Text section –
Ranching as an industry dates from the 1880s. Numerous mines in the area provided an initial market for beef. More important was the arrival of the railroads in the 1880s. Transportation meant a connection to the rapidly industrializing national economy, and the hungry populations of our growing cities. Cattle could be loaded onto railroad cars and shipped to whatever market was buying meat. Grazers helped create an important segment of the local economy, and a segment that was much more stable than the notoriously boom and bust cycle of mining.

The biggest cattle company in this area was the Rock Springs Land & Cattle Company, whose vast holdings spilled across the east Mojave and into southern Nevada. They primarily grazed on open government lands, and there were no significant restrictions on how the land was used. Cattlemen grazed where they wished, and enforced their range by gun if necessary. Water sources were the key to control of this land, so it was necessary to gain ownership of springs and other water sources. They acquired the land by purchase, or used homesteading or mining laws that allowed them to patent and gain control of land. In effect, ownership of water gave the ranchers use to all the surrounding land. The two other dominate forms of land use - railroads and mines - both benefited from the production of beef, so there was not much opposition to grazing interests. What conflict occurred was largely among the grazers themselves.

The beginning of homesteading in the 1910s brought a new dynamic to land use. Homesteaders had to make a living off the land, including raising crops. They erected fences to keep cattle from trampling their fields, thereby removing some of the best grazing lands in the area from the public domain. As can be expected water, always in short supply, was a subject sure to create controversy. Most of the best water holes had been appropriated by the cattle companies, and bitter fights erupted over water use. In one situation, an old-fashion shootout at a well called Government Holes erupted that left two men dead. And some homesteaders resorted to cattle theft to put a good meal on the table. Eventually dry weather and poor land caused most homesteaders to leave the desert, leaving cattlemen again in control of the situation.

Request A –
Please reproduce the part of the ranching history between "The beginning of" and "of the situation.", inclusive.
Request B –
Continue the ranching history from its last sentence.

Information given –
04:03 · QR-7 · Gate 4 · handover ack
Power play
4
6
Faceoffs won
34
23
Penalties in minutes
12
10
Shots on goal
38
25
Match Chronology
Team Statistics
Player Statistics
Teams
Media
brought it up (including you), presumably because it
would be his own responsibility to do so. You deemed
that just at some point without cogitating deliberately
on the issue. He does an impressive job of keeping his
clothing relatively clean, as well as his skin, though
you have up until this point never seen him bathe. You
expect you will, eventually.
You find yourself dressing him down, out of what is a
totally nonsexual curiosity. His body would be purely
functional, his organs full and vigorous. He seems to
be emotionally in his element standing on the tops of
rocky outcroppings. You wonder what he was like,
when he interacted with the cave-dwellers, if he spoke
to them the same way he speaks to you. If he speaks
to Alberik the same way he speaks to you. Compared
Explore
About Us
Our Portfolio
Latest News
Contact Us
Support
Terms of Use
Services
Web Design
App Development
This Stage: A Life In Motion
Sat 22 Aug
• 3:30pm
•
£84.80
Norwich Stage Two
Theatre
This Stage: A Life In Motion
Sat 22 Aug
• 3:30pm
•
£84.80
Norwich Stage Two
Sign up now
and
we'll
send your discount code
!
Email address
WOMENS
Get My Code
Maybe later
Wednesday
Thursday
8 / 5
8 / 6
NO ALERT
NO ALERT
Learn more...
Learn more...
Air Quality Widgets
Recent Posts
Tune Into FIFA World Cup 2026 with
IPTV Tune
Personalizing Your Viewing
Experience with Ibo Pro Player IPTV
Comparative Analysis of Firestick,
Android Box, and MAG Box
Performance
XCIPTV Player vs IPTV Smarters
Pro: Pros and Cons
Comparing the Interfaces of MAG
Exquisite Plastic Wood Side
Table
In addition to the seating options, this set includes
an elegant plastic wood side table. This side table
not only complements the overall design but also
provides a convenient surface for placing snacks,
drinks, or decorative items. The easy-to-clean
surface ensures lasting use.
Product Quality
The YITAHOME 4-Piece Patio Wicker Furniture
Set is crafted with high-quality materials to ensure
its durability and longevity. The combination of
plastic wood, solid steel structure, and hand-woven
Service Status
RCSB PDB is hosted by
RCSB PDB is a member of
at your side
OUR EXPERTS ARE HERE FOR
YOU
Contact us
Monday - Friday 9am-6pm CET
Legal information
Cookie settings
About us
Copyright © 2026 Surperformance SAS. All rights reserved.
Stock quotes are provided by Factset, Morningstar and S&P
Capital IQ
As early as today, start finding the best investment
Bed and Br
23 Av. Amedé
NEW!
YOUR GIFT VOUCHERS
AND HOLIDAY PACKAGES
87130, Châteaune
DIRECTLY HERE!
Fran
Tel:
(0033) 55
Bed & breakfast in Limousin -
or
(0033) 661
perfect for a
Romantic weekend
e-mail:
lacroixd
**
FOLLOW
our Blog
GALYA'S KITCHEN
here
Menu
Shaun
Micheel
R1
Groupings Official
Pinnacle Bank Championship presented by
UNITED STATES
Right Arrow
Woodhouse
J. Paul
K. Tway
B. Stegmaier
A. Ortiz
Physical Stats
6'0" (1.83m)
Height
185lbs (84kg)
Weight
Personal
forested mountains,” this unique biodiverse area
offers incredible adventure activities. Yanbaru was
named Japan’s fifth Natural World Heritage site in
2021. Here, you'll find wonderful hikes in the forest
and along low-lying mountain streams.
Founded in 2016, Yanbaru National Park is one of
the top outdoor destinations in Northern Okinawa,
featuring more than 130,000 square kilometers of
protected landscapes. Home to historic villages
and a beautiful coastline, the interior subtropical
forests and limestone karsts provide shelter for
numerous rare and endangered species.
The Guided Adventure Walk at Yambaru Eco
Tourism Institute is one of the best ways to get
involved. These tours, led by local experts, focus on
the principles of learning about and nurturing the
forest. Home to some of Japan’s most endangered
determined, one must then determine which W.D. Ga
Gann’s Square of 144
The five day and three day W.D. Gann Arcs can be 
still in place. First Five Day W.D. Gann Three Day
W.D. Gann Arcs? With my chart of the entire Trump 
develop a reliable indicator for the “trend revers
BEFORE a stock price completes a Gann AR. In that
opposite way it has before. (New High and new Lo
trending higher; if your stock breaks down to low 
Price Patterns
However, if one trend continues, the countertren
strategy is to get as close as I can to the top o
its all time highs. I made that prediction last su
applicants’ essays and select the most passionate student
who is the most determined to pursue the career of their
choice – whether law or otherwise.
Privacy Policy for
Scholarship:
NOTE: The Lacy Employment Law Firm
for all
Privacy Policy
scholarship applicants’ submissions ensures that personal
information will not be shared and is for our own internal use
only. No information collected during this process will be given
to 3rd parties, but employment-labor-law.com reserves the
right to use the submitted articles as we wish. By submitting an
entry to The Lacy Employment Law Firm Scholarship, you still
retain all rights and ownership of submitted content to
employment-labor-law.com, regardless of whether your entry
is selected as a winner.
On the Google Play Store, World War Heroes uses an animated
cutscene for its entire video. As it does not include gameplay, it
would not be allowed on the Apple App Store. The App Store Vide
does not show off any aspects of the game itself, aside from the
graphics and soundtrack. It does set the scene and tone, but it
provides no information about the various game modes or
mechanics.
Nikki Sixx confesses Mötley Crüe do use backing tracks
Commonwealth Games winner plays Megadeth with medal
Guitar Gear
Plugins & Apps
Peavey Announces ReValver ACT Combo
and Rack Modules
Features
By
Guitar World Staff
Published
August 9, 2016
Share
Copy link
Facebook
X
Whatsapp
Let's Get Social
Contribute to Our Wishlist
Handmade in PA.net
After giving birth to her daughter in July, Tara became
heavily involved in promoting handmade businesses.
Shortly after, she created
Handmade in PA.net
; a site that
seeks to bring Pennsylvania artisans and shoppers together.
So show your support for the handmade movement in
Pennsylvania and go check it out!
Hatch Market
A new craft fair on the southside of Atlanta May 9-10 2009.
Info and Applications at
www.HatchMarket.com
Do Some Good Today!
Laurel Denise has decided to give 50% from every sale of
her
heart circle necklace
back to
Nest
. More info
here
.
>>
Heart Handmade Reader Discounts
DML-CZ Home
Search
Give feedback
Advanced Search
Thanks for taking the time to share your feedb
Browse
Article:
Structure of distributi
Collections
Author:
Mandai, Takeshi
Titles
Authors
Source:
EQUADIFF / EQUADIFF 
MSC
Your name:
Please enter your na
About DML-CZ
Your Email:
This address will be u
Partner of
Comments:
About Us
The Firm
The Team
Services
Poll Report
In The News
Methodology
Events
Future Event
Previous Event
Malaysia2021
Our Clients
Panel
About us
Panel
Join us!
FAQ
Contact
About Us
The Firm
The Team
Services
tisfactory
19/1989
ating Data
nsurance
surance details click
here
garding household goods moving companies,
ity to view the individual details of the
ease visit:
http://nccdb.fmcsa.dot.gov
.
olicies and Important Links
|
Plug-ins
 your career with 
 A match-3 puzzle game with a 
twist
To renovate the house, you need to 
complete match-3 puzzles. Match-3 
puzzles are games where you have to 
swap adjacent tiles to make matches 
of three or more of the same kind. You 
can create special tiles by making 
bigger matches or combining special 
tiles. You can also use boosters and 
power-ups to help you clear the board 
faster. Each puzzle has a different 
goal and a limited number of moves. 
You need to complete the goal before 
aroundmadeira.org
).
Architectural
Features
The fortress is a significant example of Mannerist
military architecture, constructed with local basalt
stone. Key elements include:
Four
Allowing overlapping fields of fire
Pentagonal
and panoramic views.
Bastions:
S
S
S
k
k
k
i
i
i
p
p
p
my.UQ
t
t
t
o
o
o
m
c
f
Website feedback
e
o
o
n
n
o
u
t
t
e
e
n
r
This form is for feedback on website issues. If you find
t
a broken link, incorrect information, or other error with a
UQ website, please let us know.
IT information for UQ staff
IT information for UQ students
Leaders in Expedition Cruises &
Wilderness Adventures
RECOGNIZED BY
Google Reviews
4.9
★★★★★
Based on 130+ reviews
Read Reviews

Answer section A –
The beginning of homesteading in the 1910s brought a new dynamic to land use. Homesteaders had to make a living off the land, including raising crops. They erected fences to keep cattle from trampling their fields, thereby removing some of the best grazing lands in the area from the public domain. As can be expected water, always in short supply, was a subject sure to create controversy. Most of the best water holes had been appropriated by the cattle companies, and bitter fights erupted over water use. In one situation, an old-fashion shootout at a well called Government Holes erupted that left two men dead. And some homesteaders resorted to cattle theft to put a good meal on the table. Eventually dry weather and poor land caused most homesteaders to leave the desert, leaving cattlemen again in control of the situation.

Answer section B –
1934 was the year the Taylor Grazing Act was past, designed to bring order to the vast public domain. Most of the United States outside the original 13 colonies had been at one time public lands, but by 1934 most of this land had been disposed of. What remained was primarily arid or desert lands largely used for grazing, but with no real controls this land had become overgrazed and degraded. The Grazing Service, todays Bureau of Land Management, was created to administer this public domain. Cattlemen could now acquire, for a minimal fee, a grazing lease to use public lands. In the process they were given sole use for a given piece of territory, but in return they agreed to limited grazing to certain specified levels based on what the land could carry. Grazing within Mojave National Preserve continues today based on these general principles.